(INFORMATION SHOWN begins)
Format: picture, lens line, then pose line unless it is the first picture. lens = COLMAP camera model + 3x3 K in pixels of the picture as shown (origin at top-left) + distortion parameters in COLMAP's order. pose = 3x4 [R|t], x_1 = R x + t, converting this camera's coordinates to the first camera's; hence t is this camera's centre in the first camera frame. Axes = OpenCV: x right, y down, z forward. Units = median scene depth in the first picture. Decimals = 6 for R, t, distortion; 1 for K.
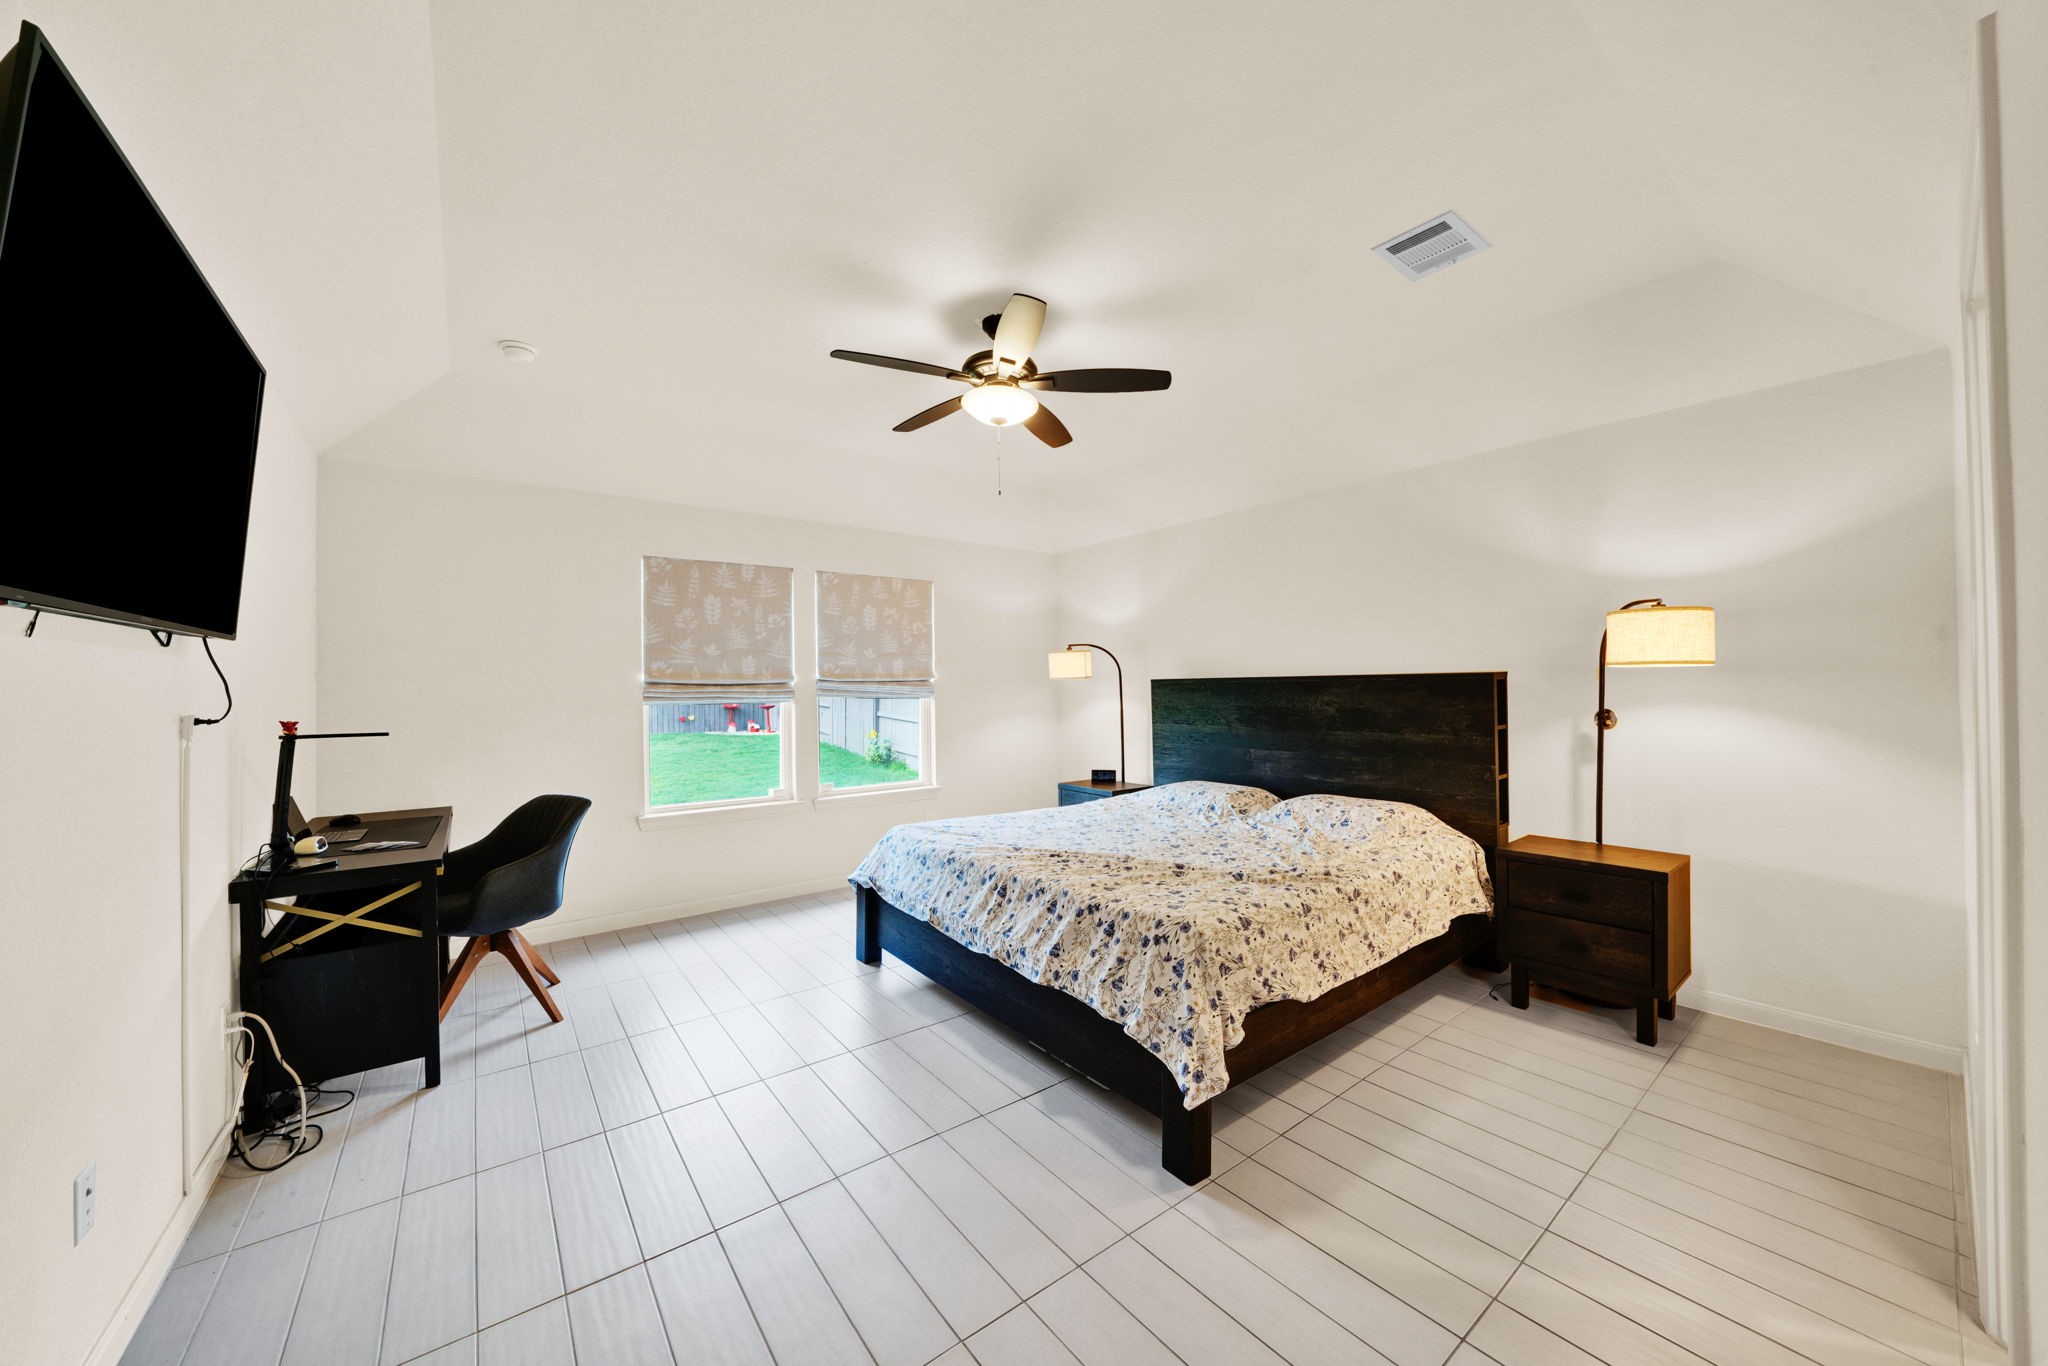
lens RADIAL K [[794.0, 0, 1016.3], [0, 794.0, 678.3], [0, 0, 1]] dist [-0.011876, 0.000041]
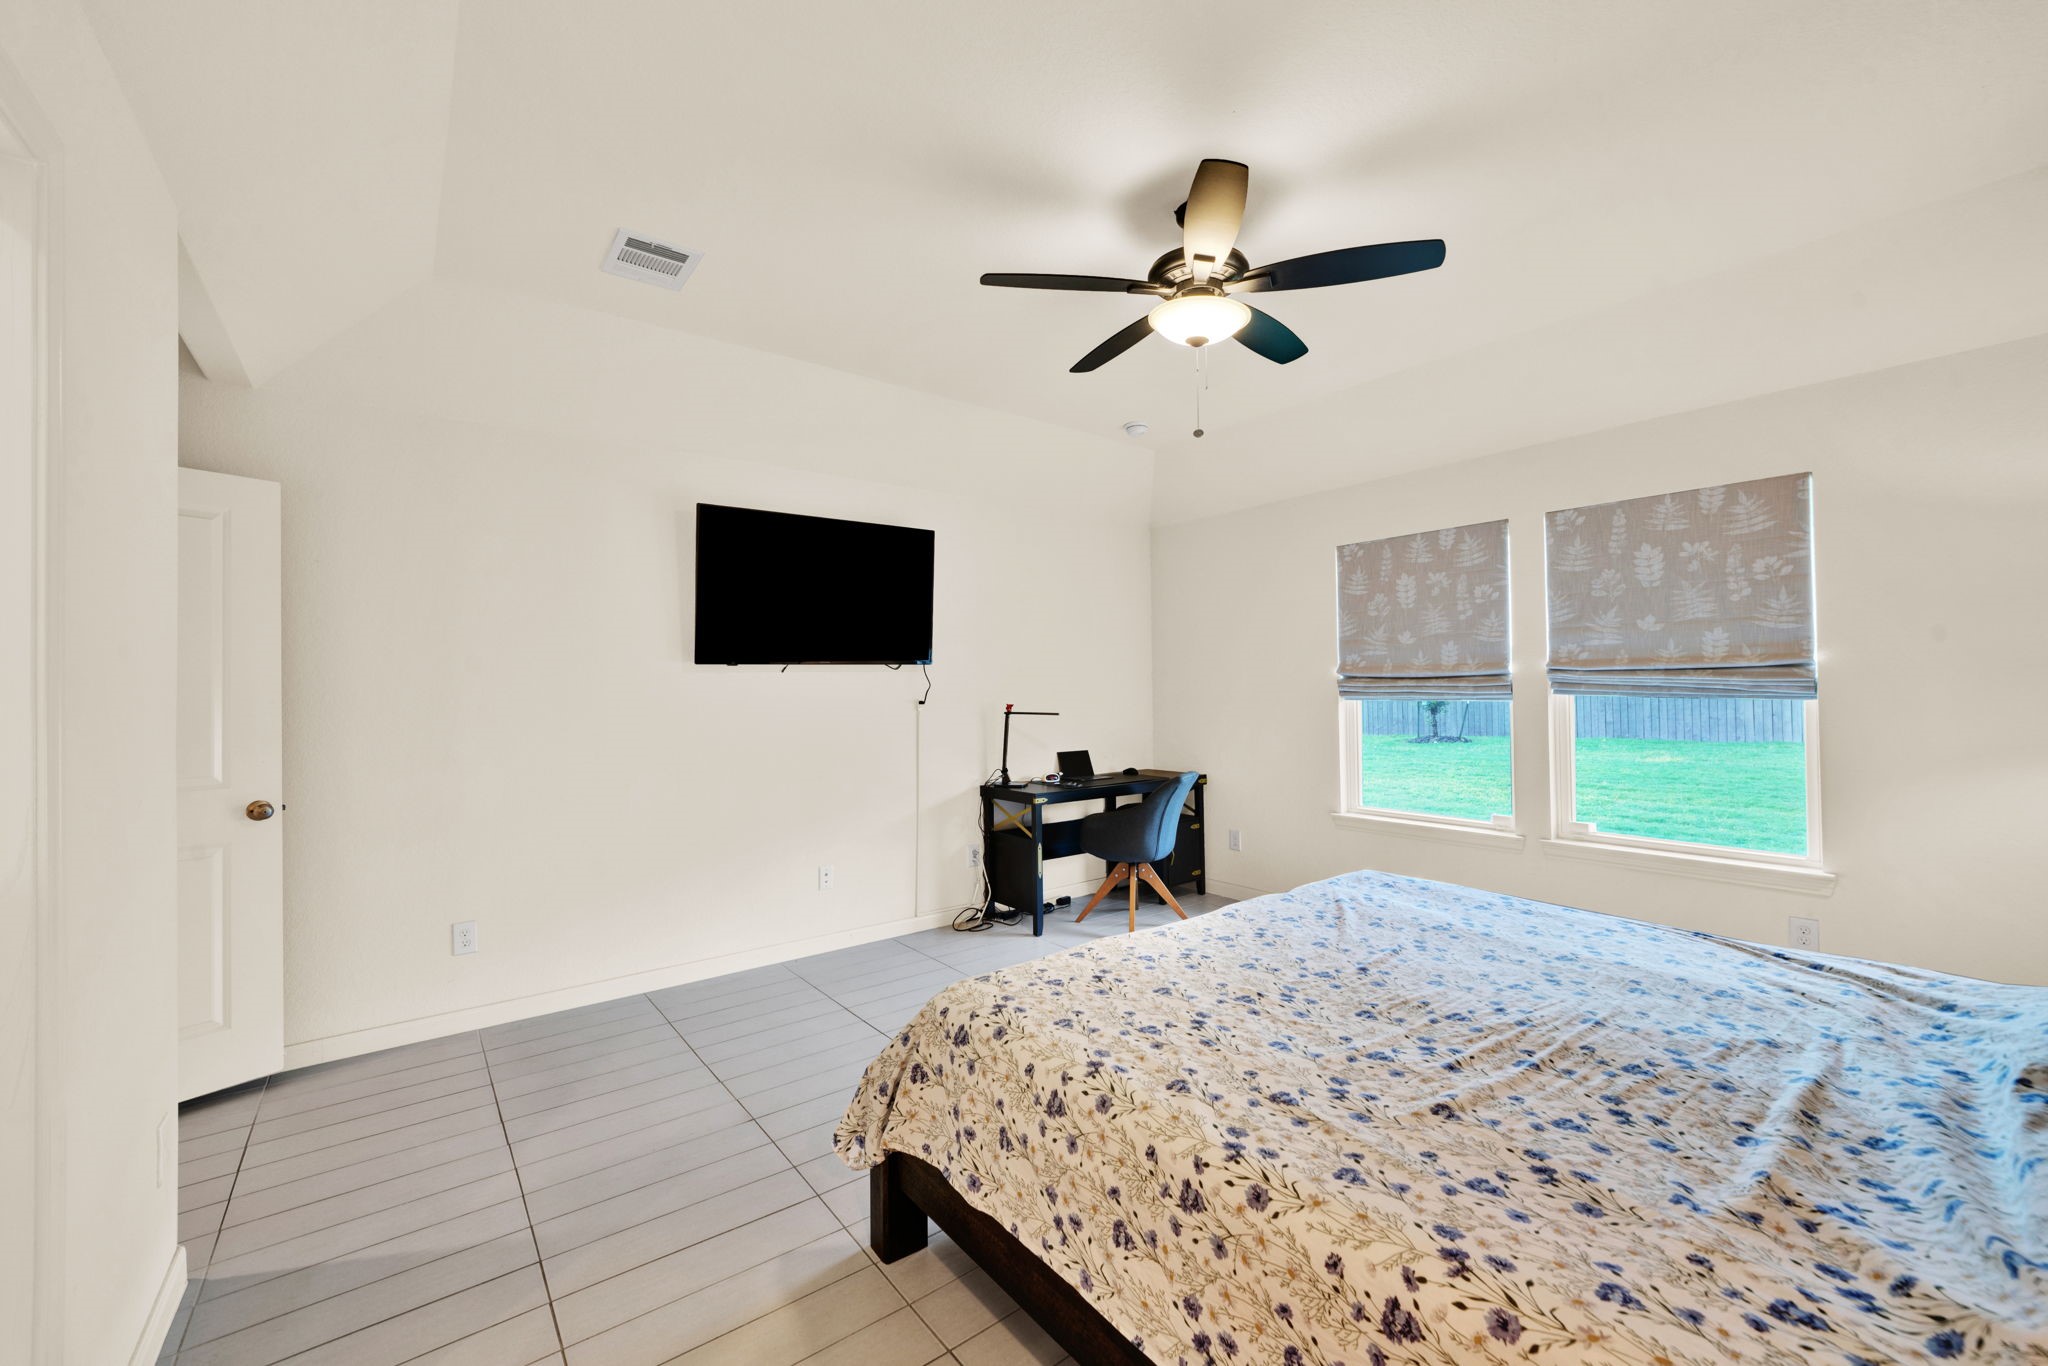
lens RADIAL K [[860.0, 0, 1024.0], [0, 860.0, 683.0], [0, 0, 1]] dist [0.000571, 0.000014]
pose [[-0.054379, 0.010391, -0.998466, 0.586898], [0.028031, 0.999568, 0.008876, -0.006377], [0.998127, -0.027505, -0.054646, 0.638321]]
(INFORMATION SHOWN ends)
REQUIREMENT
Set down the data above word for word, leaving every picture out.

REPLY TO THE EXERCISE
Format: picture, lens line, then pose line unless it is the first picture. lens = COLMAP camera model + 3x3 K in pixels of the picture as shown (origin at top-left) + distortion parameters in COLMAP's order. pose = 3x4 [R|t], x_1 = R x + t, converting this camera's coordinates to the first camera's; hence t is this camera's centre in the first camera frame. Axes = OpenCV: x right, y down, z forward. Units = median scene depth in the first picture. Decimals = 6 for R, t, distortion; 1 for K.
lens RADIAL K [[794.0, 0, 1016.3], [0, 794.0, 678.3], [0, 0, 1]] dist [-0.011876, 0.000041]
lens RADIAL K [[860.0, 0, 1024.0], [0, 860.0, 683.0], [0, 0, 1]] dist [0.000571, 0.000014]
pose [[-0.054379, 0.010391, -0.998466, 0.586898], [0.028031, 0.999568, 0.008876, -0.006377], [0.998127, -0.027505, -0.054646, 0.638321]]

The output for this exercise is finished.